Overall, this steak has a complicated flavor profile that is best with a very salty, crunchy exterior and a medium rare interior.

For cooking the Stone Axe Wagyu Denver steak, which is known for its rich marbling and tender texture, it's essential to use methods that highlight its quality and flavor. Here are some recommended cooking methods:

1. Grilling

  • Preparation: Bring the steak to room temperature. Season it simply with salt and pepper to enhance its natural flavors.
  • Method: Preheat the grill to high heat. Sear the steak for about 2-3 minutes on each side to develop a nice crust. Then move it to a cooler part of the grill to finish cooking to your desired doneness, typically medium-rare (130-135°F or 54-57°C).
  • Resting: Let the steak rest for about 5-10 minutes before slicing to allow the juices to redistribute.

2. Pan-Seared

  • Preparation: Bring the steak to room temperature. Season it with salt and pepper.
  • Method: Heat a heavy skillet (preferably cast iron) over high heat until very hot. Add a small amount of high smoke-point oil (like avocado oil). Sear the steak for 2-3 minutes on each side to develop a crust. Reduce the heat to medium and add a few cloves of garlic, a sprig of rosemary or thyme, and a couple of tablespoons of butter. Baste the steak with the melted butter and aromatics until it reaches your desired doneness.
  • Resting: Let the steak rest for 5-10 minutes before slicing.

3. Sous Vide

  • Preparation: Season the steak with salt, pepper, and optional aromatics like garlic or thyme. Place it in a vacuum-sealed bag.
  • Method: Preheat the sous vide water bath to 129°F (54°C) for medium-rare. Cook the steak for 1.5 to 2 hours. After cooking, remove it from the bag and pat it dry with paper towels.
  • Finishing: Heat a skillet over high heat with a small amount of oil. Sear the steak for 1-2 minutes on each side to develop a crust.
  • Resting: Let the steak rest briefly before serving.

4. Reverse Sear

  • Preparation: Preheat your oven to 275°F (135°C). Season the steak with salt and pepper.
  • Method: Place the steak on a wire rack set over a baking sheet. Cook in the oven until the internal temperature reaches about 120-125°F (49-52°C) for medium-rare. This typically takes 20-30 minutes, depending on the thickness.
  • Searing: Heat a skillet over high heat and sear the steak for 1-2 minutes on each side to develop a crust.
  • Resting: Allow the steak to rest for 5-10 minutes before slicing.

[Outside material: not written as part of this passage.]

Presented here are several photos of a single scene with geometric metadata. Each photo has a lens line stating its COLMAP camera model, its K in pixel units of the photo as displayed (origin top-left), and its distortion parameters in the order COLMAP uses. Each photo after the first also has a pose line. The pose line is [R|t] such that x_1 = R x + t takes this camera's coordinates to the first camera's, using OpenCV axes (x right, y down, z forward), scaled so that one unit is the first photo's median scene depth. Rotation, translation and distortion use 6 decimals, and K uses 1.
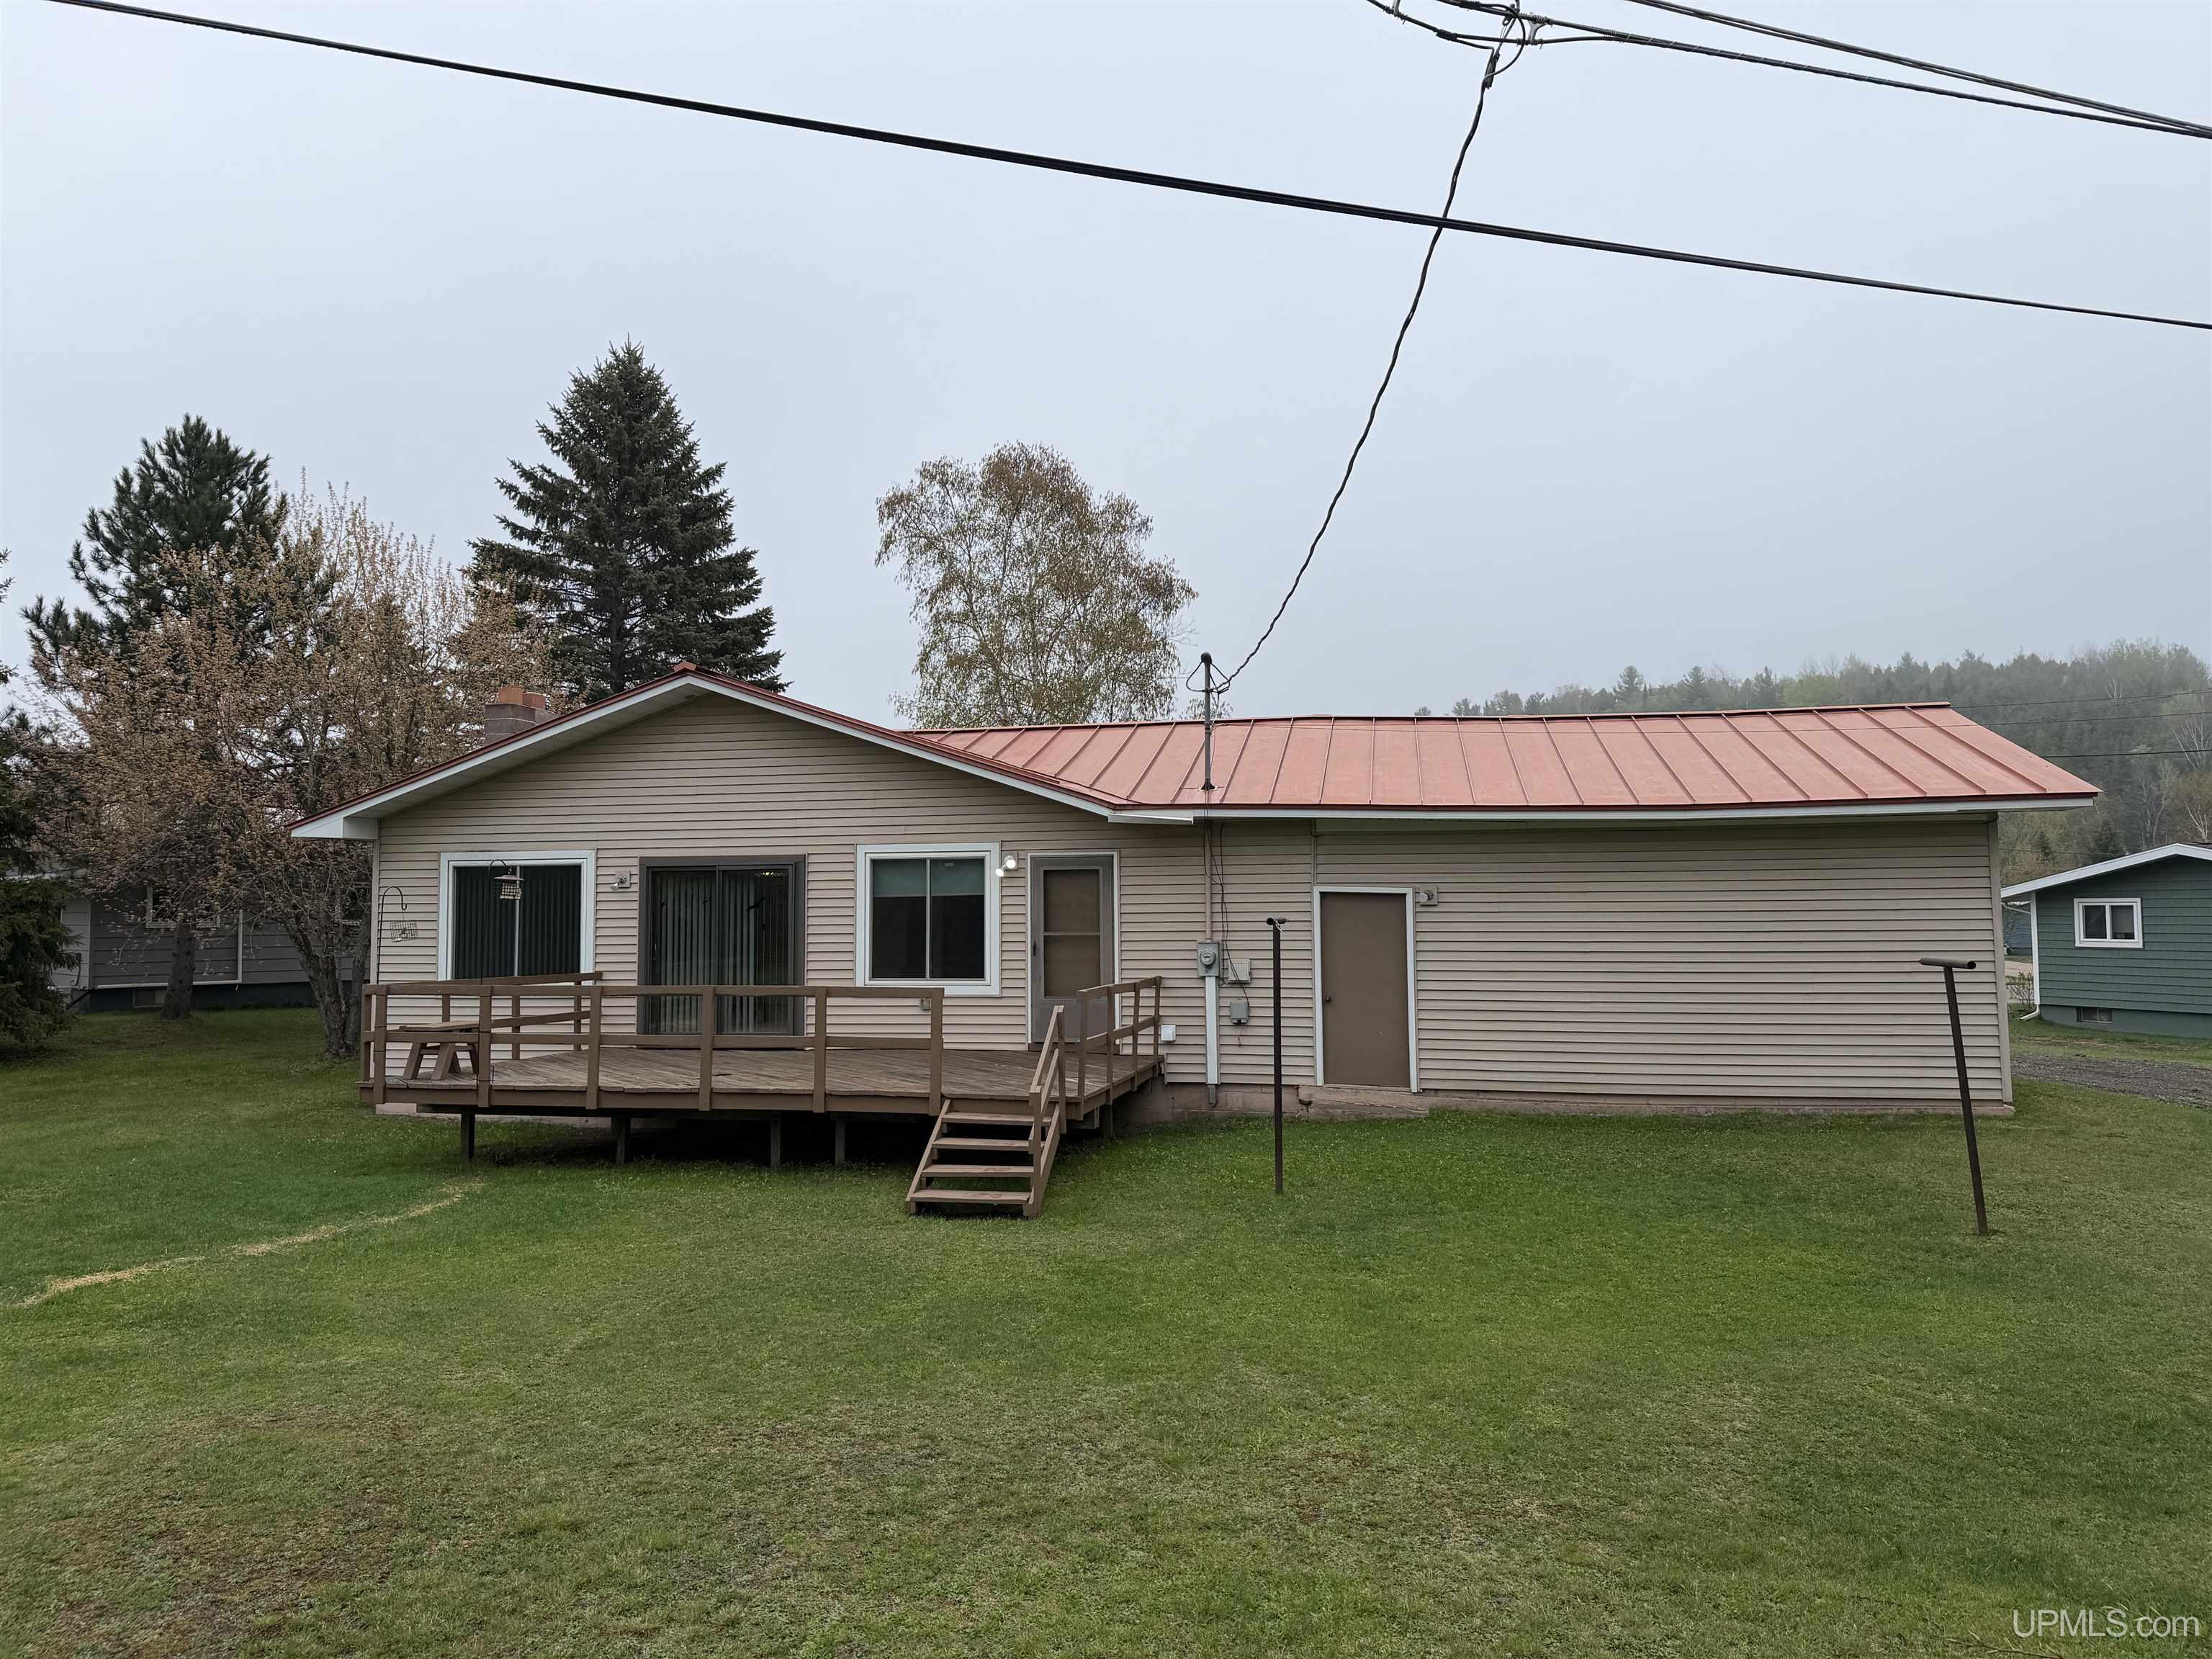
lens RADIAL K [[1528.1, 0, 1106.0], [0, 1528.1, 829.5], [0, 0, 1]] dist [0.059054, -0.000149]
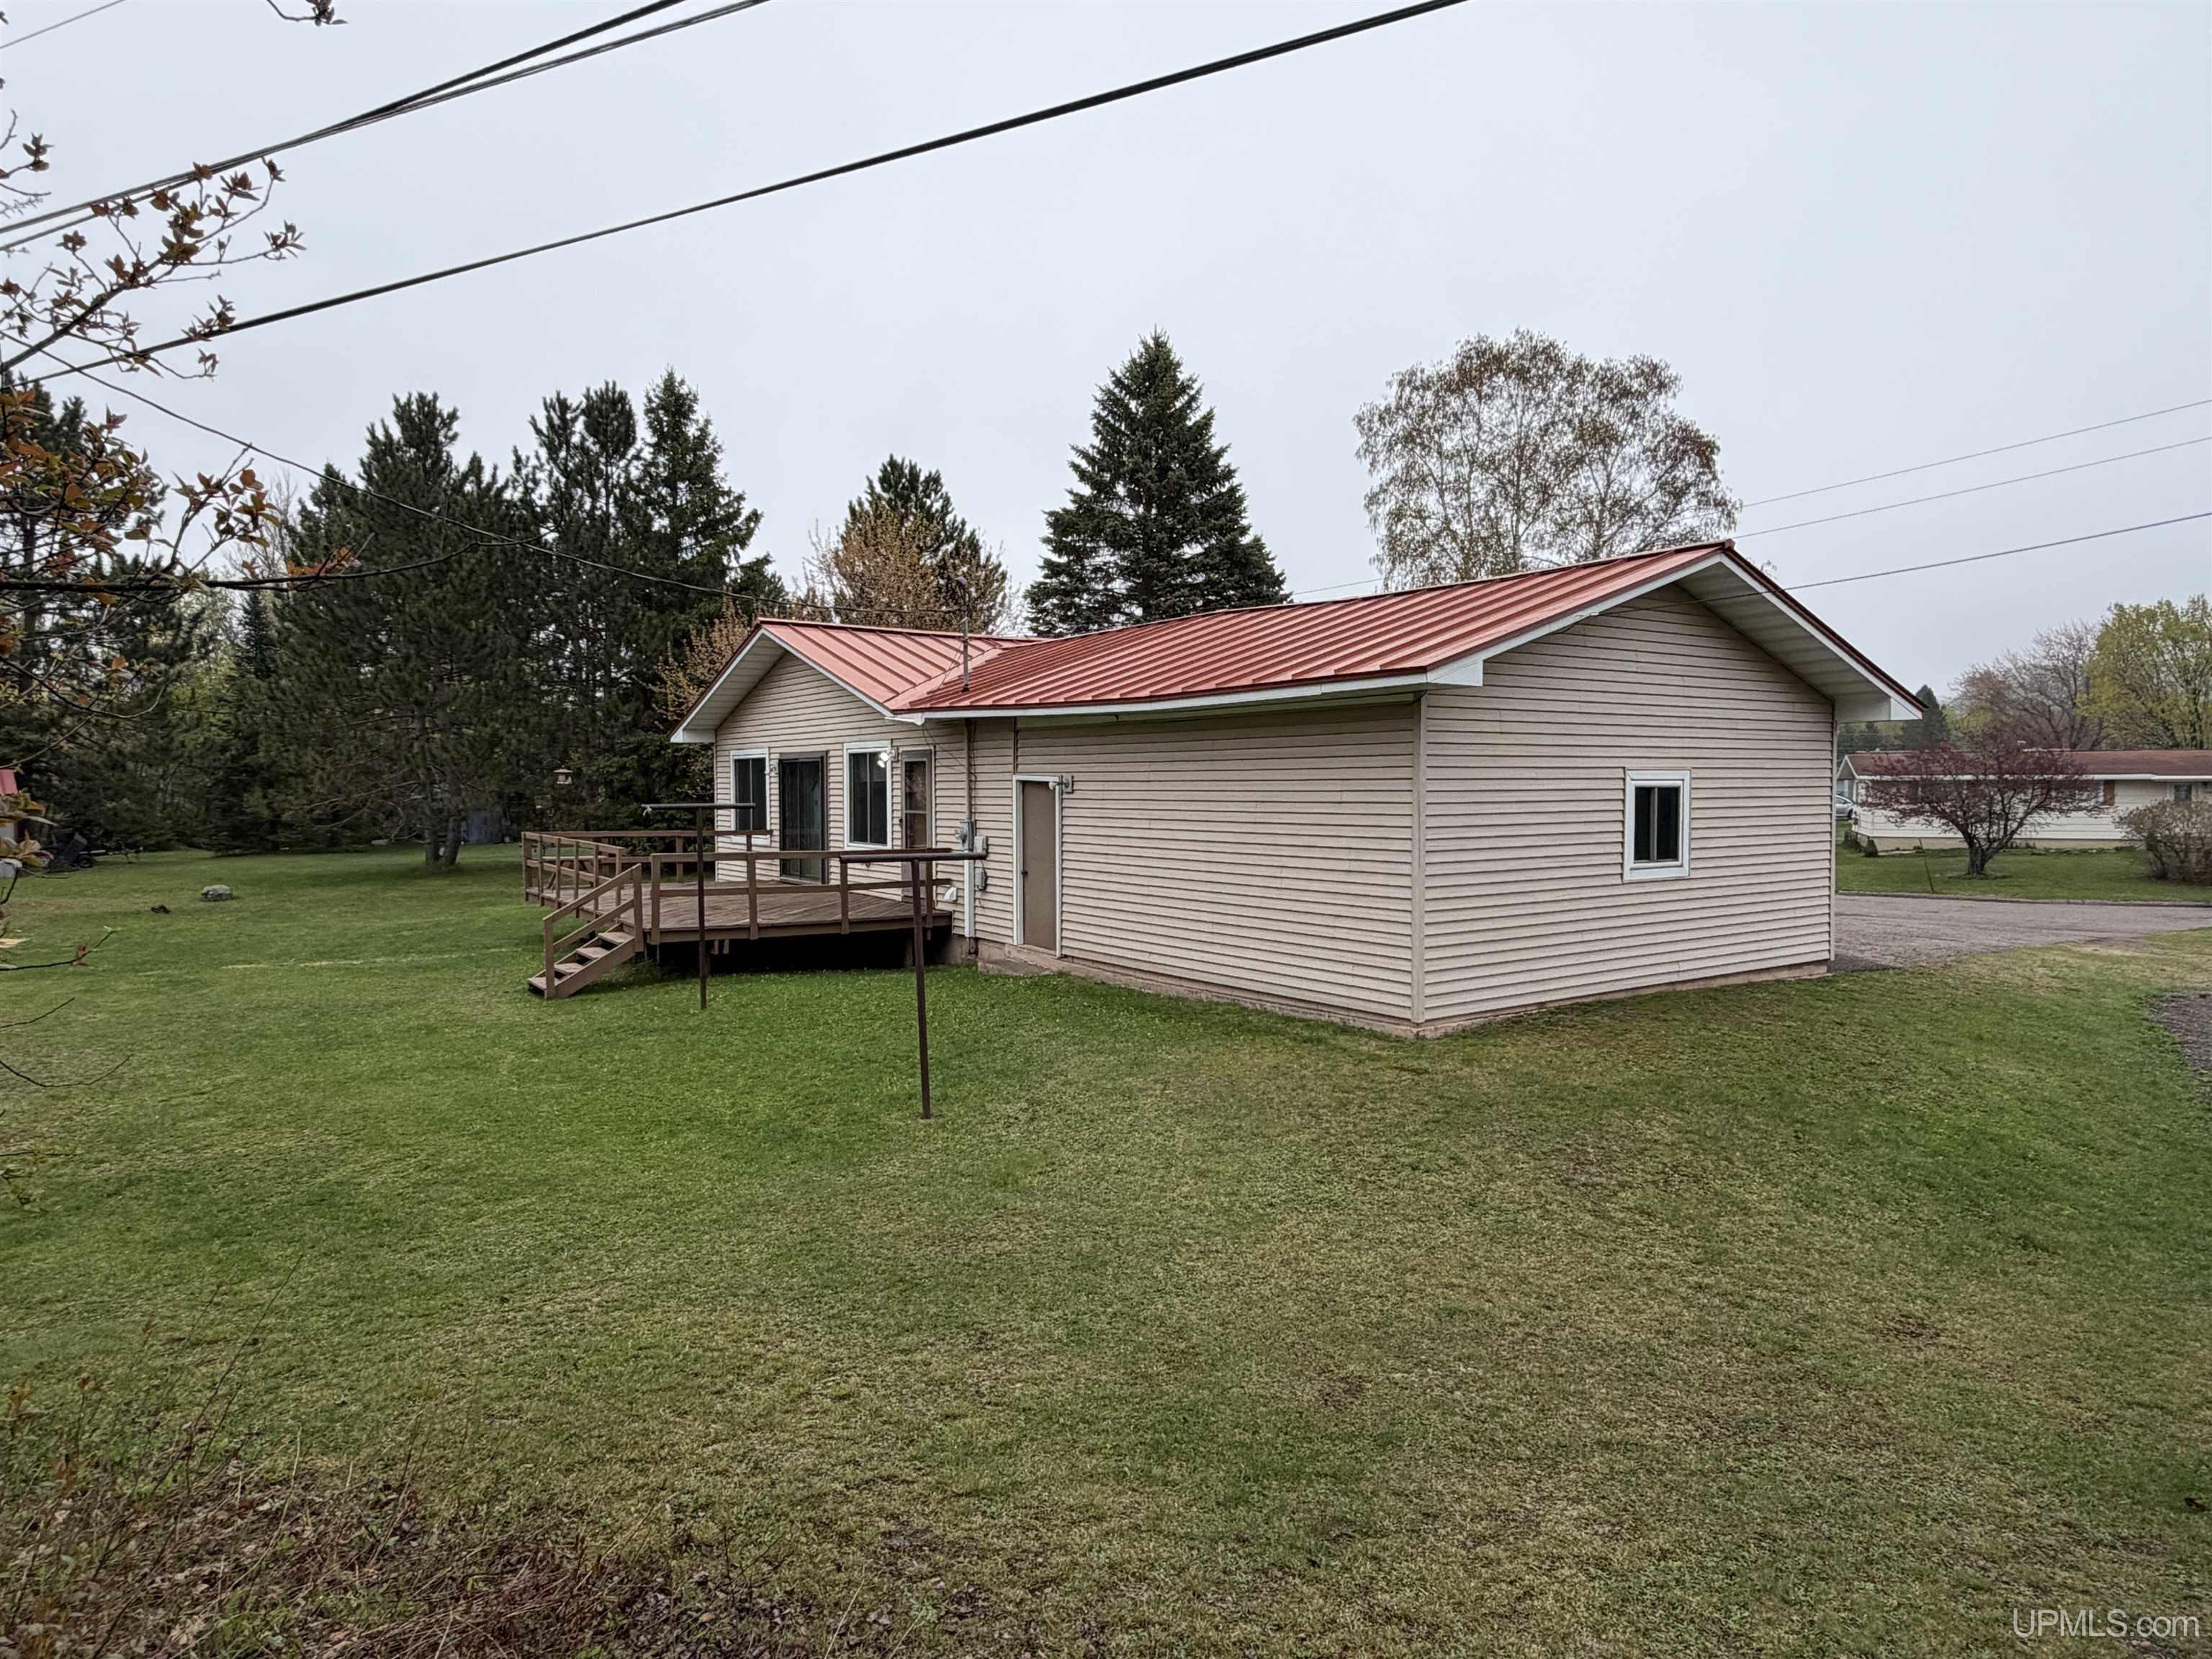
lens RADIAL K [[1380.3, 0, 1106.0], [0, 1380.3, 829.5], [0, 0, 1]] dist [-0.002722, -0.000203]
pose [[0.734868, 0.028968, -0.677592, 0.828138], [0.027850, 0.996956, 0.072826, 0.003796], [0.677638, -0.072389, 0.731824, 0.257776]]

Tips for Cooking Stone Axe Wagyu Denver Steak:

  • Temperature: Avoid cooking Wagyu beef past medium to prevent losing its buttery texture and rich flavor.
  • Resting: Always rest the steak after cooking to ensure it remains juicy.
  • Minimal Seasoning: The high-quality flavor of Wagyu requires minimal seasoning. Simple salt and pepper often suffice to let the natural flavors shine.

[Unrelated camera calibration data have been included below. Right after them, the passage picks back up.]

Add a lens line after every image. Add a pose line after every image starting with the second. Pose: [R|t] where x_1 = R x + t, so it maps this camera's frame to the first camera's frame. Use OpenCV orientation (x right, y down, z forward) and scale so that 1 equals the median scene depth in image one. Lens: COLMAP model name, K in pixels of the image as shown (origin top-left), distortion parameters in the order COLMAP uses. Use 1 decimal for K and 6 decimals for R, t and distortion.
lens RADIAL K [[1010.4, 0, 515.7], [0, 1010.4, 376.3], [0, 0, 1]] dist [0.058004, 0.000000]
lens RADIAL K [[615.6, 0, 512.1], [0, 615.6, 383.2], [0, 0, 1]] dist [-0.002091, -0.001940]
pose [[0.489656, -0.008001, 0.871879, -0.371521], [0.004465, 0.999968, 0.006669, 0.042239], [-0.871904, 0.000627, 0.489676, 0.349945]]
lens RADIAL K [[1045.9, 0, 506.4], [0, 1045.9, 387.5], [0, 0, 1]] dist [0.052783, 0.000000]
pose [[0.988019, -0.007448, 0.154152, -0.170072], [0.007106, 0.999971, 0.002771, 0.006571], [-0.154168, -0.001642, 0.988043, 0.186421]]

By using these methods, you can ensure that the Stone Axe Wagyu Denver steak's exceptional quality is highlighted, providing a memorable dining experience.

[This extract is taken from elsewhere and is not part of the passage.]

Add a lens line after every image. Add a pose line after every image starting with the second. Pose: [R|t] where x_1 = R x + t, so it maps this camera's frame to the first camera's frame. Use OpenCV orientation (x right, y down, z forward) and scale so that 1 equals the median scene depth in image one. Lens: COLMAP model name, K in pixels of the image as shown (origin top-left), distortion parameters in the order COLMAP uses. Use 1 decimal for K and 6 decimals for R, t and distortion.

This was a knock it out of the park steak. With an extremely crunchy exterior, the Stone Axe Denver just melted in the mouth while bringing out some nuanced sweet flavors. The fat melted and coated the mouth in such a sumptuous way. This is a steak you could eat once a week. Stone Axe is making incredible steaks and the Denver is a cut you cannot miss.